Varanasi, the holy city of death
January 1, 1970
by Anastasija Stankeviciene
Varanasi, the holy city of death
Side! Side! Dead body coming!This is the phrase you will for sure hear several times walking down the narrow, dirty streets of the old part of Varanasi, sometimes also called the city of death.It has been already said a lot about Varanasi by travelers and explorers. However, it is still one of those places on the Earth where everyone will definitely come through his own, unique, exceptional experience, as Varanasi is not about the long list of must-see places and attractions for tourists; it is more about the energy of the place and people living there.
Mystical location of the city
Varanasi or Benares (old name of the city) is considered to be one of the oldest cities in the world. Moreover, people in India believe it to be the energetic center of the Universe. Even Mark Twain once wrote in his diary “Varanasi is older than history, older than tradition …” Only now I realize this is not just words or stereotypes, it is a pure truth, as you will never be the same after spending at least some days here, believe me.
Everything about the city is mysterious in a way, even its geographical location. It goes without saying that the river Ganges is flowing from the North to the South of India. However, Varanasi is situated in a place, where the waters of the Ganges are moving the opposite direction. It is hardly explicable, but this is true. When I tried to get some reasonable explanations from the locals, it was said that there are no any usual rules of physics and gravitation in Varanasi, so we just have to accept it without looking for logical reasons.
One more noticeable thing concerning the location of Varanasi is that it is situated only on the one side of the river. There is absolutely nothing on the opposite side. Why does it happen in a country where the space to live is so valuable? The answer is simple. The Indians strongly believe that this so called “other” side is the place where the God Shiva takes the souls of the dead bodies, cremated on the main ghat and there is no place for us, alive. Here the Ganges becomes a symbolical border between the two worlds.
The pyres of Varanasi
The funeral pyres in the main ghat of Varanasi burn forever. It is difficult to find something that would bring more happiness to a true Hindu than the chance to be cremated in this holy place. According to the Hinduist tradition, it is believed that a person who is cremated here, in the heart of the Universe, will come out of the cycle of rebirth. In other words, he will get rid of the suffering in the material world.
There are two paths leading to the pyres. The first one is only for the family members of the deceased. The other path leads to an old abandoned building, standing on the roof of which you can see the pyres in all their “glory”. After climbing up to the roof and finally looking at the pyres, you come into a state of stupor in some sense. No, the picture in front of you is not frightful or horrible, as some may think. It is just natural. May be even too natural. The death of the material body is something no one of us will ever avoid. I do not know for how long I was standing there, watching the ceremony, hardly realizing it was not a dream. There is no time on that roof. It just disappears after you come.
Somebody touches my shoulder. A local man, standing behind me, smiles.
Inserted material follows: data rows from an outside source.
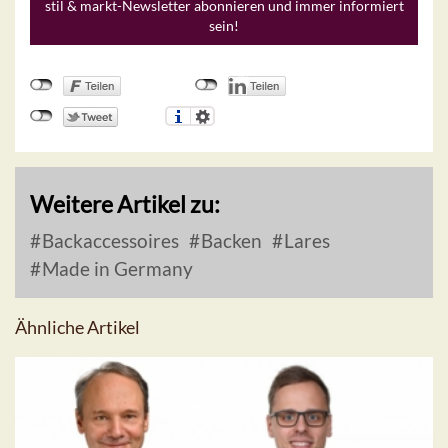
stil & markt-Newsletter abonnieren und immer informiert
sein!
Weitere Artikel zu:
Backaccessoires
Backen
Lares
Made in Germany
Ähnliche Artikel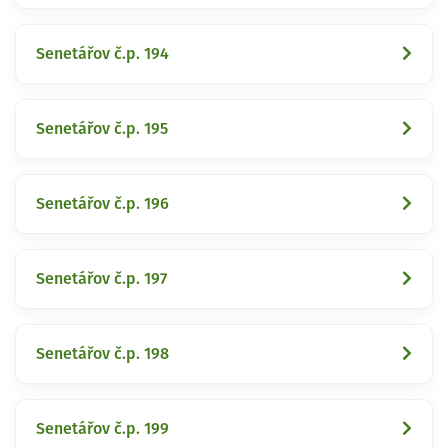
Senetářov č.p. 194
Senetářov č.p. 195
Senetářov č.p. 196
Senetářov č.p. 197
Senetářov č.p. 198
Senetářov č.p. 199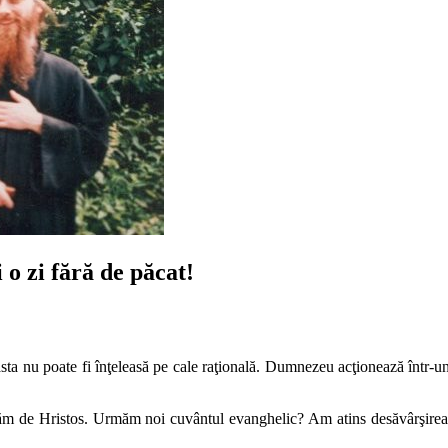
 o zi fără de păcat!
ta nu poate fi înţeleasă pe cale raţională. Dumnezeu acţionează într-un 
lăm de Hristos. Urmăm noi cuvântul evanghelic? Am atins desăvârşirea, a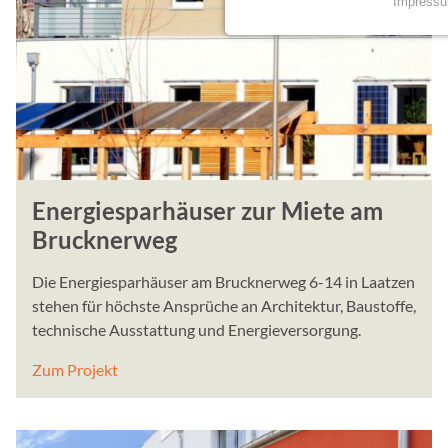
Impress
NOTWENDIGE COO
Essenzielle Cookies erm
Funktionen und sind für d
Nutzung der Website erfor
mindshape Cookie Con
Name:
Energiesparhäuser zur Miete am
cookie_consent
Brucknerweg
Anbieter:
Gundlach Bau und Immob
Die Energiesparhäuser am Brucknerweg 6-14 in Laatzen
stehen für höchste Ansprüche an Architektur, Baustoffe,
Zweck:
Speichert die Einstellung
technische Ausstattung und Energieversorgung.
und Cookies zugelassen w
Zum Projekt
Cookie Laufzeit:
1 Jahr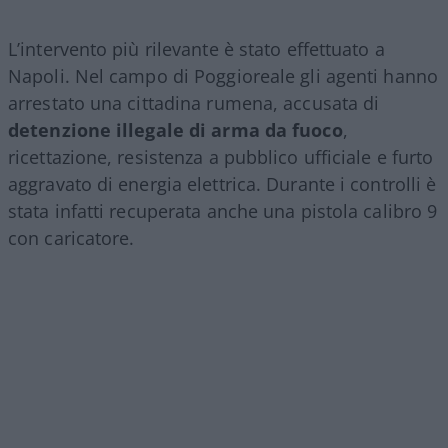
L’intervento più rilevante è stato effettuato a
Napoli. Nel campo di Poggioreale gli agenti hanno
arrestato una cittadina rumena, accusata di
detenzione illegale di arma da fuoco
,
ricettazione, resistenza a pubblico ufficiale e furto
aggravato di energia elettrica. Durante i controlli è
stata infatti recuperata anche una pistola calibro 9
con caricatore.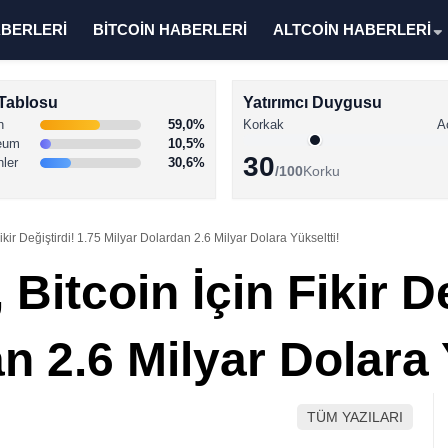
ABERLERİ
BİTCOİN HABERLERİ
ALTCOİN HABERLERİ
Tablosu
Yatırımcı Duygusu
n
59,0%
Korkak
A
eum
10,5%
30
nler
30,6%
/100
Korku
ikir Değiştirdi! 1.75 Milyar Dolardan 2.6 Milyar Dolara Yükseltti!
Bitcoin İçin Fikir De
n 2.6 Milyar Dolara 
TÜM YAZILARI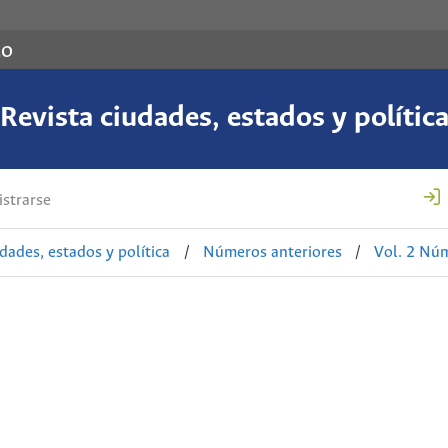
co
Revista ciudades, estados y polític
strarse
udades, estados y política
/
Números anteriores
/
Vol. 2 Núm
– Burning is learning, my friend. Cremation is education, – he says. We are watching the ceremony together in silence for some time. I am thinking about the words he just said. He is so right. The burning process is not only the physical action, there is much more behind it. It teaches us so much, making reconsider the value of our life. It is so precious. We so often forget about it.
After several minutes of silence the man starts commenting to me all the rituals that are being performed to the deceased. First of all, the body is given to the mother-Ganges just for a few seconds to “remove” all the sins with the holy water. You can understand, who is there, on a stretcher, by the color of the material the body is covered with. If it is white, a man is there. If the material is red or orange – there is a woman. As the tradition says, a man who loses his mother or wife, has to remove all the hair from his head and face. So there are always several men performing the shaving procedure near the river. After it is done, the body is carried back to the pyre place.
The cost of the ceremony
It should be said it is not so cheap ‘pleasure’ to be cremated in the holy city. In average, at least 300kg of wood is needed for one person. Considering the price of wood (400 indian rupees – around 6euros) for 1kg, it becomes unaffordable for many people. Many Indians are saving money for their cremation ceremony during almost all their lives, as they see it as the only possible way of the spiritual rescue.If you have a chance, it is always possible to donate some kilos of wood to any of the people staying in the hospice nearby and hoping to be able to save enough until the day they leave the material body.
All these things may seem extremely strange and even unacceptable to the majority of people coming from the west, where we have rather different understanding of death and everything it goes accompanied with. However, I would never say that Varanasi made me feel sad or depressed by his special atmosphere, like you may think. Just the opposite, by demonstrating the impermanence of our life and letting you to see the death so close and so natural, it makes you to think about your life as a unique gift, not just taking it for granted, giving you even more energy and enthusiasm to start to do something really important in your life.
If one day you decide you suffer from depression or do not have any interest in your life, just buy the ticket to Varanasi and go directly to the main ghat. You will come out of there different, I promise.